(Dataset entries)
BEGIN

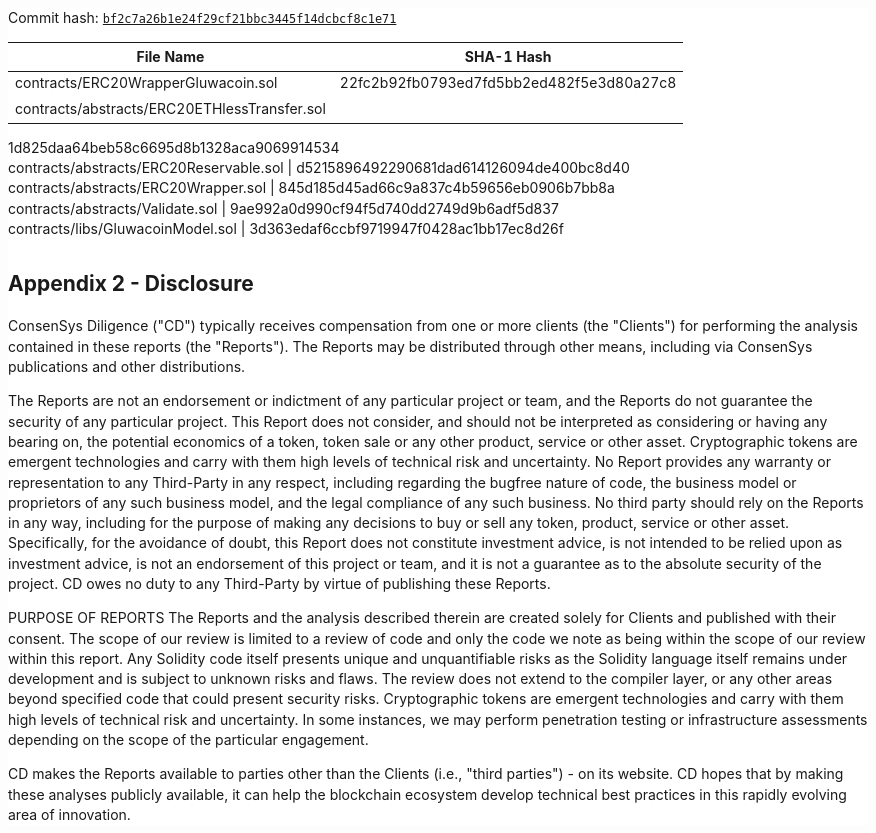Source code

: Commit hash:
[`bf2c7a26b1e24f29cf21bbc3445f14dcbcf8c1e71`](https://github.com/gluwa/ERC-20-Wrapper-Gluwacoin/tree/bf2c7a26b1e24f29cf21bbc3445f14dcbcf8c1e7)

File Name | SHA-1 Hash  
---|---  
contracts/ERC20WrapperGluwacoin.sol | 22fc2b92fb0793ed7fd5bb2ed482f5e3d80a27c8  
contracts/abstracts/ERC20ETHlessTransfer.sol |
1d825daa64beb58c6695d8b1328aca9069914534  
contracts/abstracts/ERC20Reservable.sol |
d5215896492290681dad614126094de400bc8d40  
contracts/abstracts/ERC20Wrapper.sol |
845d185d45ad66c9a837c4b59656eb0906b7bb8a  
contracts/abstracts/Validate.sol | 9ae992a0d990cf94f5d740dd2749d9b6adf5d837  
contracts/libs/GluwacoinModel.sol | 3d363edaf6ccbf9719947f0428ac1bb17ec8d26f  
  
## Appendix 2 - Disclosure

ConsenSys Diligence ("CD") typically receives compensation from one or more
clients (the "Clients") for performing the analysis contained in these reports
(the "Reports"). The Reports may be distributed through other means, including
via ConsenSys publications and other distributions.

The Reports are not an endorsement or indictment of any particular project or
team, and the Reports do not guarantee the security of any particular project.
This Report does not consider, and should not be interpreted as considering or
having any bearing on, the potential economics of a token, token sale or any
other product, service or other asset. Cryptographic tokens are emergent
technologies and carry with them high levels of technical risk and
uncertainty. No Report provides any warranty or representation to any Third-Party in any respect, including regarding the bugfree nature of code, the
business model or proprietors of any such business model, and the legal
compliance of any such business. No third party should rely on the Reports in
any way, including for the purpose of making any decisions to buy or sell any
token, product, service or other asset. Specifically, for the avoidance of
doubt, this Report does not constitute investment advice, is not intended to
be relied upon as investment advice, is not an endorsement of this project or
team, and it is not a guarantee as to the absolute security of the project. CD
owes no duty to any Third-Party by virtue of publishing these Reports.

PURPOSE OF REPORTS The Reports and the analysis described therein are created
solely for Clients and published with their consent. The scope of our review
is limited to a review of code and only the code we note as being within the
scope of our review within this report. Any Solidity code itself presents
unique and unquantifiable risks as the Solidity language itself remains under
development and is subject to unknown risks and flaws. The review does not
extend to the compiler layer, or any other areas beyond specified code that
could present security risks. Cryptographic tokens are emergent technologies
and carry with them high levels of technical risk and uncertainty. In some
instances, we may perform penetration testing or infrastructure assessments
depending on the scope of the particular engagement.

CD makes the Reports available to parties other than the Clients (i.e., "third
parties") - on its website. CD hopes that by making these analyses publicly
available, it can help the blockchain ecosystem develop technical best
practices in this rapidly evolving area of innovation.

END

Rewrite the stretch from the line containing "one or more" through the line containing "via ConsenSys publications", swapping "compensation" for "payment" and leaving the rest untouched. Give back only those lines.

▶ **Worked solution**
ConsenSys Diligence ("CD") typically receives payment from one or more
clients (the "Clients") for performing the analysis contained in these reports
(the "Reports"). The Reports may be distributed through other means, including
via ConsenSys publications and other distributions.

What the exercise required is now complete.